Hiring. “What I look for above all is followership,” said Khosrowshahi. “I want to know who they’ve hired, who they’ve developed, because ultimately, you get exponential benefit, not just based on the individual, but everyone they’ve hired and developed.” He said “Bet on people” was some of the best advice he’s ever received.
Family. After work, he prioritizes and protects dinner with his family. “We put all the phones away, no distractions whatsoever. Having that time to talk about everyone’s day, laugh a little bit, make fun of each other—that time is really special to me. And cooking with my wife on the weekends. I’m an obsessive griller.” (Steak.)
Diet. He drinks red wine and eats desserts. “I don’t think I’ve gone a day in four years without having a piece of chocolate,” he told the WSJ. #goals
Hobbies. Khosrowshahi describes himself as “a gamer who doesn't have enough time to play much.” A little research shows he “loves Dungeons and Dragons” and that he and his wife met over World of Warcraft. He’s into travel and sci-fi geek, per his X profile. He sounds like someone you’d want to get steak with.

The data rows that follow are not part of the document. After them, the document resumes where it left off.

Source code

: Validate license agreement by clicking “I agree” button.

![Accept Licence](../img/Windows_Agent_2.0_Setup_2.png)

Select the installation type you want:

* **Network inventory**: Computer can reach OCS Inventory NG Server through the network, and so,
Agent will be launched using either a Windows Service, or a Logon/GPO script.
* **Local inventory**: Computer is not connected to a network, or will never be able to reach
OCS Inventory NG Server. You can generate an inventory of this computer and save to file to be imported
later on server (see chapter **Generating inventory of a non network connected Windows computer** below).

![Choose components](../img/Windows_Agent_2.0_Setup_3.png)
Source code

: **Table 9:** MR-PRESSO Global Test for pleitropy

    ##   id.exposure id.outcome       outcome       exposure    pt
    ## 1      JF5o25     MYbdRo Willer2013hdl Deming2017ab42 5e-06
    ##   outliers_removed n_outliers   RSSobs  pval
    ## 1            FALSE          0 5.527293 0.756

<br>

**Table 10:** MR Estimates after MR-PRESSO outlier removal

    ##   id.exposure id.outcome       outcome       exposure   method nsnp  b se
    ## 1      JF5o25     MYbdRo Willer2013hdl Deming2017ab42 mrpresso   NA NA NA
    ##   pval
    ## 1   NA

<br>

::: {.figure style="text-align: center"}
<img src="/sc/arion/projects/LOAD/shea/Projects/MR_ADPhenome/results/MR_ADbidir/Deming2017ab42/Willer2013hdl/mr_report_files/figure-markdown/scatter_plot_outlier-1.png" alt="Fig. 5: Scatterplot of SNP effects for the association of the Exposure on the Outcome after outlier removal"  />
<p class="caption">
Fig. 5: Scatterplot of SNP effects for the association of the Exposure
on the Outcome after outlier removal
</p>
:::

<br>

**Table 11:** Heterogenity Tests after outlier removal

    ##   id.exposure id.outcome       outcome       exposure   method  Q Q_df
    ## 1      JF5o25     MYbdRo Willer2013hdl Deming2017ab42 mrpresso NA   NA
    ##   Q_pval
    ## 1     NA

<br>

One that he grills.
“My goal in life is not to build the most sexy company,” he said. “It is to build the best company.”
The big takeaway for entrepreneurs
Khosrowshahi is not an entrepreneur. He’s a professional manager. There’s a big difference. (I wrote an Inc. article in 2017 about how the two Uber leaders Travis Kalanick and Dara Khosrowshahi could not be more different from each other.)
An entrepreneur takes big swings, moves fast, isn’t afraid to fail or break things, carries an audacious vision, hypes people up, challenges the status quo, and leads with intensity and passion. It works, and is arguably required, for disruptive startups, but doesn’t work as well at larger companies (cough X cough).
A professional manager is an efficiency machine, takes calculated risks, moves slowly, relies on teams, calms people down, stays grounded, and leads with principles, not passion.
“For established companies, boring is better.”
As a business owner, you need to know which hat to wear and when. There’s a point in every scaling company when it’s time to hang up the entrepreneur hat entirely and don the professional manager hat.
Keep in mind this doesn’t always have to be the case—Mark Zuckerberg is a good example of a founder who shed his entrepreneurial roots and morphed himself into more of a professional manager CEO.
So it can be done, but you’ll really have to know thyself to recognize it before it’s too late.
Thanks for reading. See you next Thursday.